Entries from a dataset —
-- BEGIN --
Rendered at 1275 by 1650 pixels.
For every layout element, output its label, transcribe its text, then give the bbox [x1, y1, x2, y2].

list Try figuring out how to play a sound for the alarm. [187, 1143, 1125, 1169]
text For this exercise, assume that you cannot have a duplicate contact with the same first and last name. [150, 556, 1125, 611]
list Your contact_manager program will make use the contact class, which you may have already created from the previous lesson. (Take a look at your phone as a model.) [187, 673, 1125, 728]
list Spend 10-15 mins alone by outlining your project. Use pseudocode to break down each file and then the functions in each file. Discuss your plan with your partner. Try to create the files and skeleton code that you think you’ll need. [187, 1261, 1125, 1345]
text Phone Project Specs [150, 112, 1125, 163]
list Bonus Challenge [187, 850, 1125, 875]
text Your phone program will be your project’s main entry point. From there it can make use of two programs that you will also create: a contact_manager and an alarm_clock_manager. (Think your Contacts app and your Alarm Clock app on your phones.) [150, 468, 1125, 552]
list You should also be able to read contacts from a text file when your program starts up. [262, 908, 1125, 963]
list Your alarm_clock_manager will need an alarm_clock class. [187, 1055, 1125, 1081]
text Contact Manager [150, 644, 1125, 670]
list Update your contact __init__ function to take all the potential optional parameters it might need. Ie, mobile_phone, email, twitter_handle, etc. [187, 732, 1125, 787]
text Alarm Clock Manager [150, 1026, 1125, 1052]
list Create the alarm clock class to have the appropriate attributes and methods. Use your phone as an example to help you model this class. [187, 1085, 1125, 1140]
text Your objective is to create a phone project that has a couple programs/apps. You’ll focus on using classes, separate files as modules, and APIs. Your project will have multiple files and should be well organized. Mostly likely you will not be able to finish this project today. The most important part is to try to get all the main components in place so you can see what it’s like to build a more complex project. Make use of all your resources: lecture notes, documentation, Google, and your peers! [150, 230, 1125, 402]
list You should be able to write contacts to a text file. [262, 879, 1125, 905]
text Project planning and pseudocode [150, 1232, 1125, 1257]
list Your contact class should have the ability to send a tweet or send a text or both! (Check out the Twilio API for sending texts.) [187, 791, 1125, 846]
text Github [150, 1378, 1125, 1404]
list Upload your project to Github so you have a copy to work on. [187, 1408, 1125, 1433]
-- END --
GOAL —
Please give every line of the listing above as a JSON list of strings, one string per line, with blank lines left out.

CORRECT RESULT —
[
  "Rendered at 1275 by 1650 pixels.",
  "For every layout element, output its label, transcribe its text, then give the bbox [x1, y1, x2, y2].",
  "list Try figuring out how to play a sound for the alarm. [187, 1143, 1125, 1169]",
  "text For this exercise, assume that you cannot have a duplicate contact with the same first and last name. [150, 556, 1125, 611]",
  "list Your contact_manager program will make use the contact class, which you may have already created from the previous lesson. (Take a look at your phone as a model.) [187, 673, 1125, 728]",
  "list Spend 10-15 mins alone by outlining your project. Use pseudocode to break down each file and then the functions in each file. Discuss your plan with your partner. Try to create the files and skeleton code that you think you’ll need. [187, 1261, 1125, 1345]",
  "text Phone Project Specs [150, 112, 1125, 163]",
  "list Bonus Challenge [187, 850, 1125, 875]",
  "text Your phone program will be your project’s main entry point. From there it can make use of two programs that you will also create: a contact_manager and an alarm_clock_manager. (Think your Contacts app and your Alarm Clock app on your phones.) [150, 468, 1125, 552]",
  "list You should also be able to read contacts from a text file when your program starts up. [262, 908, 1125, 963]",
  "list Your alarm_clock_manager will need an alarm_clock class. [187, 1055, 1125, 1081]",
  "text Contact Manager [150, 644, 1125, 670]",
  "list Update your contact __init__ function to take all the potential optional parameters it might need. Ie, mobile_phone, email, twitter_handle, etc. [187, 732, 1125, 787]",
  "text Alarm Clock Manager [150, 1026, 1125, 1052]",
  "list Create the alarm clock class to have the appropriate attributes and methods. Use your phone as an example to help you model this class. [187, 1085, 1125, 1140]",
  "text Your objective is to create a phone project that has a couple programs/apps. You’ll focus on using classes, separate files as modules, and APIs. Your project will have multiple files and should be well organized. Mostly likely you will not be able to finish this project today. The most important part is to try to get all the main components in place so you can see what it’s like to build a more complex project. Make use of all your resources: lecture notes, documentation, Google, and your peers! [150, 230, 1125, 402]",
  "list You should be able to write contacts to a text file. [262, 879, 1125, 905]",
  "text Project planning and pseudocode [150, 1232, 1125, 1257]",
  "list Your contact class should have the ability to send a tweet or send a text or both! (Check out the Twilio API for sending texts.) [187, 791, 1125, 846]",
  "text Github [150, 1378, 1125, 1404]",
  "list Upload your project to Github so you have a copy to work on. [187, 1408, 1125, 1433]"
]